#### Exercise details
The expected output is the line bearing "pyautogui.moveTo(690, 267)" followed by all remaining lines of the records, each restated word for word.

====== Dataset entries

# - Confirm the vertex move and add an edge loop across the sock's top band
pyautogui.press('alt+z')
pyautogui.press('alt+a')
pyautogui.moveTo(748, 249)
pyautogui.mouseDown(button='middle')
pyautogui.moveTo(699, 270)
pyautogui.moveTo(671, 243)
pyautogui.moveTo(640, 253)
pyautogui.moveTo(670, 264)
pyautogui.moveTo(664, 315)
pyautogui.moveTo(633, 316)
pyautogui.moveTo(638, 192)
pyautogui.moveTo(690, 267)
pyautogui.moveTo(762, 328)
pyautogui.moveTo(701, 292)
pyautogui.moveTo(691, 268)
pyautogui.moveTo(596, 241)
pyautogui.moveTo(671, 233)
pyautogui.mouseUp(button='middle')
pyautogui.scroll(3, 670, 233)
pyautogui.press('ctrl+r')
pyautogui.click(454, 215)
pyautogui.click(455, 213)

============

#### Result for this exercise
pyautogui.moveTo(690, 267)
pyautogui.moveTo(762, 328)
pyautogui.moveTo(701, 292)
pyautogui.moveTo(691, 268)
pyautogui.moveTo(596, 241)
pyautogui.moveTo(671, 233)
pyautogui.mouseUp(button='middle')
pyautogui.scroll(3, 670, 233)
pyautogui.press('ctrl+r')
pyautogui.click(454, 215)
pyautogui.click(455, 213)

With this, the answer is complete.